African fashion is renowned for its bright colours and elaborate designs, however little emphasis is placed on the materials used. Kente cloth is probably one of the most recognised African materials, often used as a sign of Pan-Africanism, but little emphasis is placed on the real significance of the material.
Native to the Akan people in Ghana the material created from woven silk was previously reserved for the King or important chiefs, earning it the title “The cloth of Kings”. Although Kente is now more accessible, it is still reserved for special occasions, and is presented in some ceremonies in the form of a gift, Kente is still considered to be a material of high esteem, and is often seen on dignitaries such as the Asantehene, Otumfuo Nana Osei Tutu II, absolute monarchy of Ashanti.
What makes the material so unique is the fact that authentic Kente is hand-woven using a loom, the cloth is made by weaving individual strips, which are on average 4 inches wide and individually sewn together. Kente has been created in the Ashanti village of Bonwire for several hundred years, the vibrant colours, intricacy of the design and weight of the cloth are all part of what makes Kente a luxurious material.
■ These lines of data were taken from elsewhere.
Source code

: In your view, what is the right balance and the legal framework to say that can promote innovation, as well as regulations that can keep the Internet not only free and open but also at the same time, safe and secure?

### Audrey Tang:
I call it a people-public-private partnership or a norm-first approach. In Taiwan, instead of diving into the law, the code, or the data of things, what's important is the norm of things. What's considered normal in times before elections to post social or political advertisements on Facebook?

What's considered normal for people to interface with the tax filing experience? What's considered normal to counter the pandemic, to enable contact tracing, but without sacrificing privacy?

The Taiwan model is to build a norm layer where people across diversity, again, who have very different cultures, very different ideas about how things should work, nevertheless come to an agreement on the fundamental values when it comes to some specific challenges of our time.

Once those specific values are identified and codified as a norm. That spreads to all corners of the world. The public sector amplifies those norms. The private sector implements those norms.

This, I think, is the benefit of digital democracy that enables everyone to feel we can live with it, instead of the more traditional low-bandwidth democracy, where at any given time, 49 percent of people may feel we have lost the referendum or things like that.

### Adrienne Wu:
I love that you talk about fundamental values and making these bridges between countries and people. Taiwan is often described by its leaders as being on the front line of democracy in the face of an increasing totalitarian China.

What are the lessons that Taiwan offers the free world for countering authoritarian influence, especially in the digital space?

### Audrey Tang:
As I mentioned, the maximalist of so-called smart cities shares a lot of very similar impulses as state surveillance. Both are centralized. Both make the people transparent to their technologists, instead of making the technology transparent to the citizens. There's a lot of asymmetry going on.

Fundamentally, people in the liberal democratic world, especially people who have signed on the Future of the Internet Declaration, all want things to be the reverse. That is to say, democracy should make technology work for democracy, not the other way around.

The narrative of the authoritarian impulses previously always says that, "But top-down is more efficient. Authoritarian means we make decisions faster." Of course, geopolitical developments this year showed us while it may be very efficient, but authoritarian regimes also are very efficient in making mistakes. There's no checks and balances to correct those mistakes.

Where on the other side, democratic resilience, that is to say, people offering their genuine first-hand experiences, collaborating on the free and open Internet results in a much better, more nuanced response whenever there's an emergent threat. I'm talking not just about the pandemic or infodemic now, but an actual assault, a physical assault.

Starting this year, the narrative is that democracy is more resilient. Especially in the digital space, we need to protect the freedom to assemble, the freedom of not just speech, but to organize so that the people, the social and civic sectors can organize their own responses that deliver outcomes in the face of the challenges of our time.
It’s a material you are less likely to find it used it used in contemporary fashion design due to its expense, on average the cloth retails at $400, before an outfit is made by a tailor or seamstress.
The designs provide traditional meaning, and the colours provide symbolic meaning, which often dictate the occasions the cloth will be to with the colours representing the following:
- Black – Maturity , spiritual energy, mourning, funeral and passing rites
- Gold – Royalty, wealth, high status, glory and spiritual purity
- Green – Land, vegetation, harvest, growth, and renewal
- Yellow – Sanctity, preciousness, royalty, wealth, spirituality, vitality and fertility
- Blue – Peace, harmony and love
- Pink – femininity, associated with the female essence of life
- Red – Political or spiritual moods, Bloodshed,
- Maroon— Mother earth; associated with healing
- Purple— Feminine aspects of life; similar to aspects of Maroon
- Grey – Healing rituals; cleansing rituals; symbolizes ash
- Silver— Serenity, purity, joy; associated with the moon
- White—Purification, sanctification rites and festive occasions.
What is interesting is the way Kente has been preserved as a heritage material, many young Ghanaian’s and African’s in the diaspora still have an appreciation of its visual, historical and ethical representation, and have integrated this into their contemporary style, examples of this can be seen from A Sauvage’s classic Kente tuxedo jacket, which is a brilliant fusion of African tradition and sartorial style.